Supplied data below:

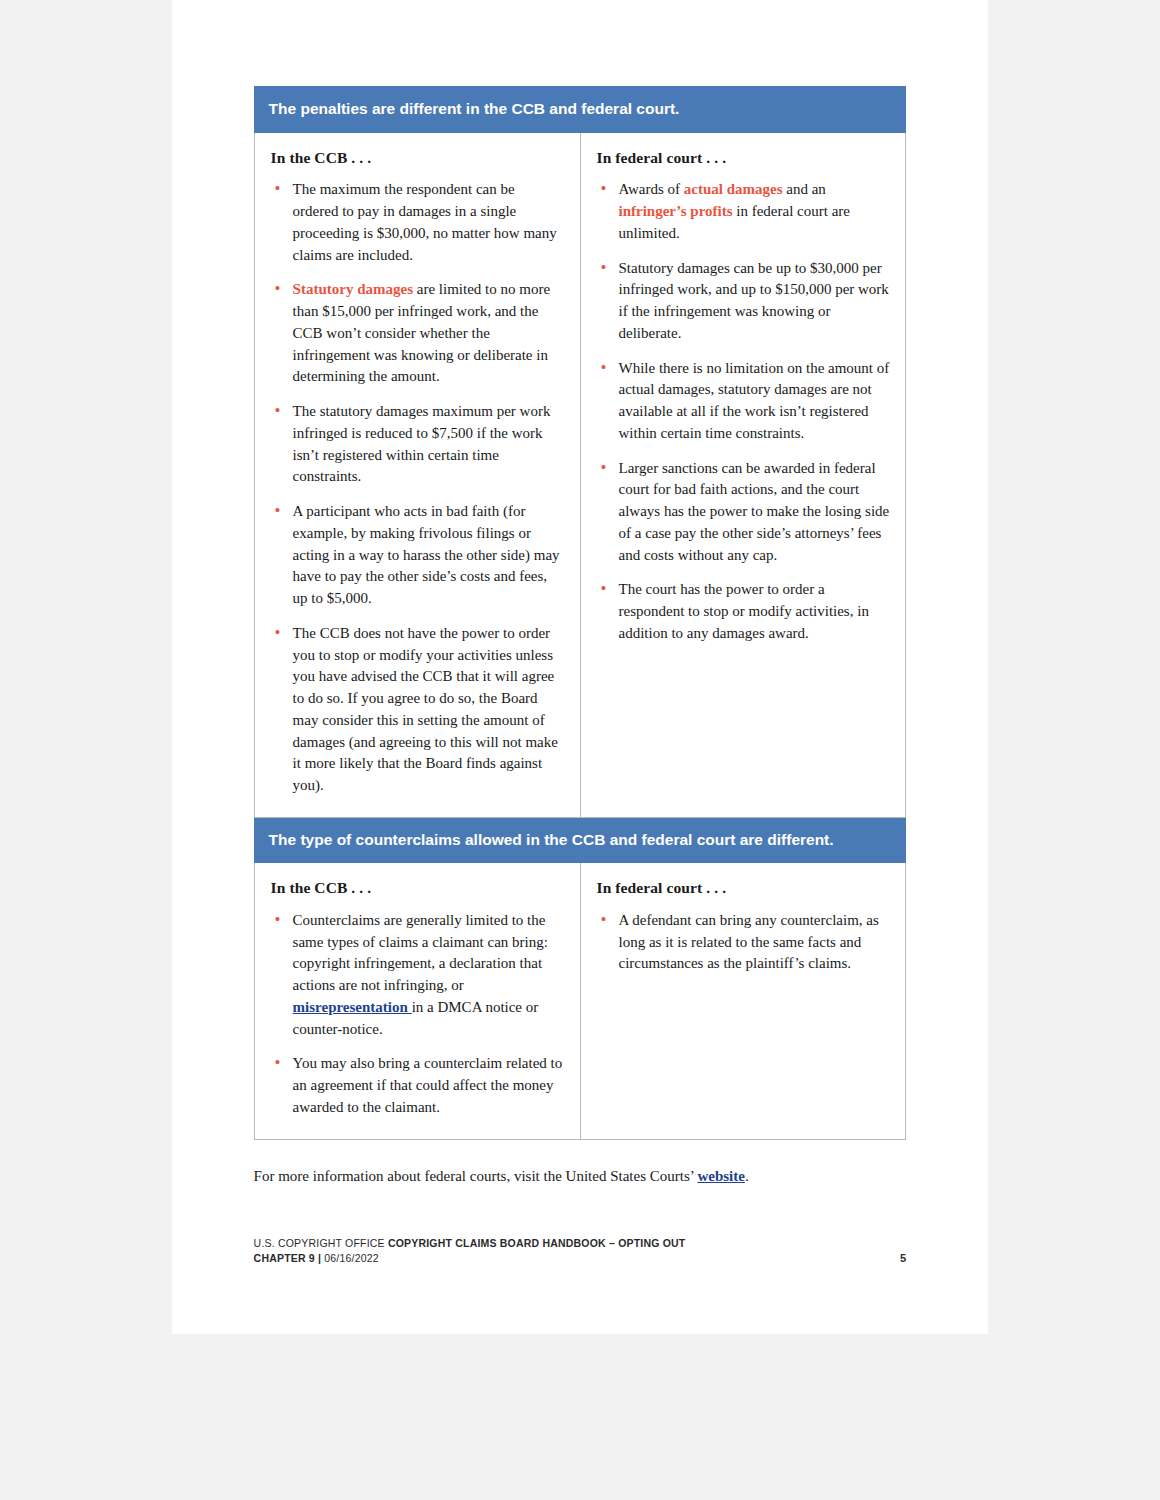| The penalties are different in the CCB and federal court. |
| In the CCB . . . The maximum the respondent can be ordered to pay in damages in a single proceeding is $30,000, no matter how many claims are included. Statutory damages are limited to no more than $15,000 per infringed work, and the CCB won’t consider whether the infringement was knowing or deliberate in determining the amount. The statutory damages maximum per work infringed is reduced to $7,500 if the work isn’t registered within certain time constraints. A participant who acts in bad faith (for example, by making frivolous filings or acting in a way to harass the other side) may have to pay the other side’s costs and fees, up to $5,000. The CCB does not have the power to order you to stop or modify your activities unless you have advised the CCB that it will agree to do so. If you agree to do so, the Board may consider this in setting the amount of damages (and agreeing to this will not make it more likely that the Board finds against you). | In federal court . . . Awards of actual damages and an infringer’s profits in federal court are unlimited. Statutory damages can be up to $30,000 per infringed work, and up to $150,000 per work if the infringement was knowing or deliberate. While there is no limitation on the amount of actual damages, statutory damages are not available at all if the work isn’t registered within certain time constraints. Larger sanctions can be awarded in federal court for bad faith actions, and the court always has the power to make the losing side of a case pay the other side’s attorneys’ fees and costs without any cap. The court has the power to order a respondent to stop or modify activities, in addition to any damages award. |
| The type of counterclaims allowed in the CCB and federal court are different. |
| In the CCB . . . Counterclaims are generally limited to the same types of claims a claimant can bring: copyright infringement, a declaration that actions are not infringing, or misrepresentation in a DMCA notice or counter-notice. You may also bring a counterclaim related to an agreement if that could affect the money awarded to the claimant. | In federal court . . . A defendant can bring any counterclaim, as long as it is related to the same facts and circumstances as the plaintiff’s claims. |
For more information about federal courts, visit the United States Courts’ website.
U.S. COPYRIGHT OFFICE COPYRIGHT CLAIMS BOARD HANDBOOK – OPTING OUT
CHAPTER 9 | 06/16/2022
5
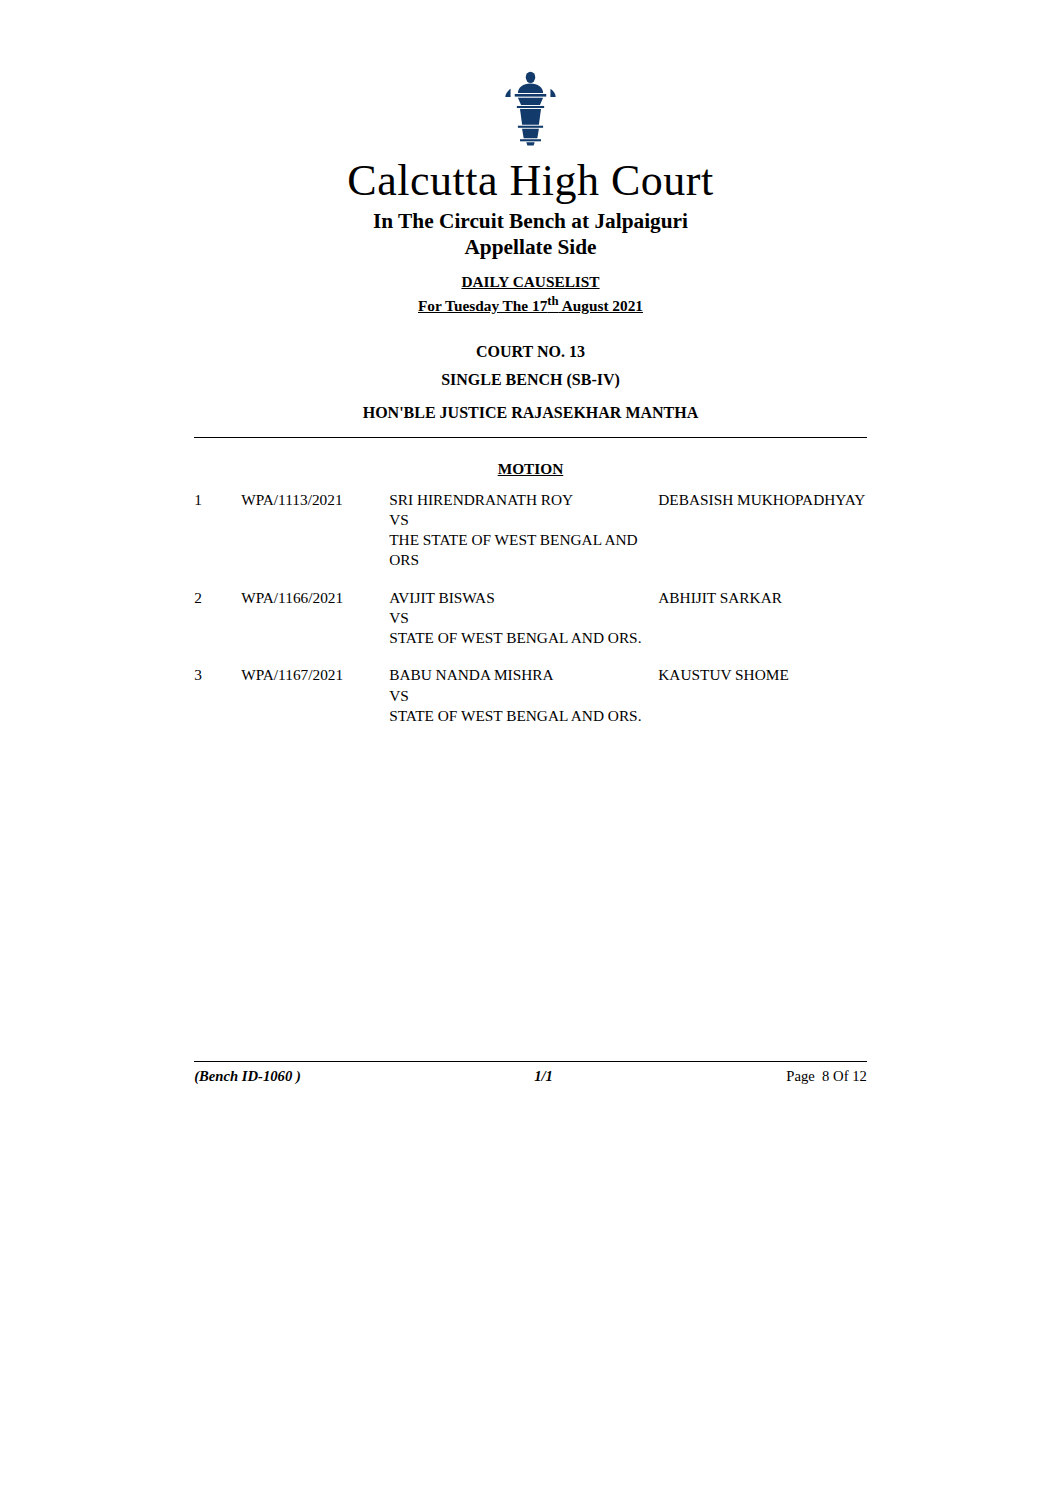Calcutta High Court
In The Circuit Bench at Jalpaiguri
Appellate Side
DAILY CAUSELIST
For Tuesday The 17th August 2021
COURT NO. 13
SINGLE BENCH (SB-IV)
HON'BLE JUSTICE RAJASEKHAR MANTHA
MOTION
| 1 | WPA/1113/2021 | SRI HIRENDRANATH ROY VS THE STATE OF WEST BENGAL AND ORS | DEBASISH MUKHOPADHYAY |
| 2 | WPA/1166/2021 | AVIJIT BISWAS VS STATE OF WEST BENGAL AND ORS. | ABHIJIT SARKAR |
| 3 | WPA/1167/2021 | BABU NANDA MISHRA VS STATE OF WEST BENGAL AND ORS. | KAUSTUV SHOME |
(Bench ID-1060 ) 1/1 Page 8 Of 12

End of Supplied data.

◆ Exercise goal ◆
Give back an exact copy of only the lines from the one with "CHAPTER 9 | 06/16/2022" through the final line of the material, both included. Pictures do not belong in it.

◆ Final answer ◆
CHAPTER 9 | 06/16/2022
5
Calcutta High Court
In The Circuit Bench at Jalpaiguri
Appellate Side
DAILY CAUSELIST
For Tuesday The 17th August 2021
COURT NO. 13
SINGLE BENCH (SB-IV)
HON'BLE JUSTICE RAJASEKHAR MANTHA
MOTION
| 1 | WPA/1113/2021 | SRI HIRENDRANATH ROY VS THE STATE OF WEST BENGAL AND ORS | DEBASISH MUKHOPADHYAY |
| 2 | WPA/1166/2021 | AVIJIT BISWAS VS STATE OF WEST BENGAL AND ORS. | ABHIJIT SARKAR |
| 3 | WPA/1167/2021 | BABU NANDA MISHRA VS STATE OF WEST BENGAL AND ORS. | KAUSTUV SHOME |
(Bench ID-1060 ) 1/1 Page 8 Of 12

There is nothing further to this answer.